I drew deep inspiration from the Kabul Women’s Association, which began 10 years ago as a feeding program for Afghan widows. It now mobilizes 10,000 women who learn about their rights (in regard to employment, inheritance and other issues), develop their own livelihoods — particularly with regard to livestock — and speak up about key issues such as girls’ education and child marriage. In the process, they solve not only their own problems and those of their families’, but also their community’s too.
One of the women, I’ll call her Basima (I’m not using real names to protect the women’s safety), said that her brother-in-law would not let her daughters go to school. Unfortunately, that’s too common in places that undervalue girls’ education in favor of boys’. And when that place is war-battered like Afghanistan, the barriers only become more entrenched.

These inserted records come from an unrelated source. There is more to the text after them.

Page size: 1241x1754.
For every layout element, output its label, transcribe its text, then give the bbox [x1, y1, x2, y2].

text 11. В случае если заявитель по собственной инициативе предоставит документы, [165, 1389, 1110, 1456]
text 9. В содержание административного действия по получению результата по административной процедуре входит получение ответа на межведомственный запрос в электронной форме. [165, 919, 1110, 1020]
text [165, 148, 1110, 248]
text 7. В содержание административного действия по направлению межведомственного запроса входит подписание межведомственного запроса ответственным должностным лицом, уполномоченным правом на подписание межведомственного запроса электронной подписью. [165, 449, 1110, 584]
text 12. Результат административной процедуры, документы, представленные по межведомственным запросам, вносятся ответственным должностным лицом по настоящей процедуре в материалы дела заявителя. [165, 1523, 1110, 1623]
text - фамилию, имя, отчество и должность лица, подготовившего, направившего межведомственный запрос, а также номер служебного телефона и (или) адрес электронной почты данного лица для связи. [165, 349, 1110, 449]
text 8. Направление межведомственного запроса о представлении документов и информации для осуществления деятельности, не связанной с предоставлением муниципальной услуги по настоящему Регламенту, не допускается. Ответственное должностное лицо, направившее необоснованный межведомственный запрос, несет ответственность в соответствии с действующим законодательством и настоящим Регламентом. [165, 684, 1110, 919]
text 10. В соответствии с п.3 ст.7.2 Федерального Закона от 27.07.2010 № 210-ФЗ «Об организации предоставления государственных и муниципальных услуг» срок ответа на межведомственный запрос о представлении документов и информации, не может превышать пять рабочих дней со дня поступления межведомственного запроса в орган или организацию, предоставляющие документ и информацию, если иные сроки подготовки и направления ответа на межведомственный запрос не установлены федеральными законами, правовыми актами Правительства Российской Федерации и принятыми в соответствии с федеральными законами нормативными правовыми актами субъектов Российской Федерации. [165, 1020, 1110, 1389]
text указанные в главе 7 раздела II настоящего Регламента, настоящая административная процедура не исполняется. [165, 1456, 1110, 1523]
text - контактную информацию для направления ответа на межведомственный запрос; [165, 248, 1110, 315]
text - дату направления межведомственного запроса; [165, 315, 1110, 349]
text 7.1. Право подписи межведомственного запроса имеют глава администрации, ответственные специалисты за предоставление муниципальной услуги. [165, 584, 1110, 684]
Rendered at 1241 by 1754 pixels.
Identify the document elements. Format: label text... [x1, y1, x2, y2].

But by confronting these challenges head-on, the Kabul Women’s Association has helped assure that Basima’s three daughters, once forbidden to attend school, stayed in the classroom. They now attend university, even though Basima herself remains illiterate.
Her inability to read, however, has hardly obstructed her efforts to write a new chapter in her community’s development: Basima has become a respected advocate, in spite of the risks that surface when women challenge long-held traditional roles. Among other efforts, she successfully petitioned local authorities to deliver electricity to a 38-household neighborhood. And her daughters plan to return to Basima’s home to teach children to read.
When I traveled outside of Kabul, to Parwan Province in northeast Afghanistan, I met more women — and children — who are dreaming big. At one school, when asked what they wanted to become when they grew up, all the kids raised their hands to declare their intent to become doctors or teachers. And asked what they like most about school, one eager student yelled: “All the studying!”
Just fifteen years ago, less than a million Afghan children attended school – nearly all of them boys. With critical support from the U.S., over 16,000 schools have been built and 150,000 teachers trained – more than a third women. As a result, over 9 million children today attend school and nearly half of them are girls.
But we can’t let those gains slip away.
That starts by supporting incredible teachers like the ones I spoke to in Parwan. One teacher said she grew up in the local community and, thanks to a greater emphasis on girls’ education, was able to complete two years of college. “Now I want to serve my people,” she told me, “especially girls.” She and the other staff plan to add classrooms, a science lab and maybe even a small playground.
Listening to her, I found myself thinking how much hope and progress comes from so little. It costs about $300 to send an Afghan girl or a boy to elementary school for one year, including teacher training, classroom expenses and curriculum. Over the past decade, CARE has engaged 125,000 children in community-based schools, feeding their hopes for a quality education and, with it, endless opportunity to shape Afghanistan’s future.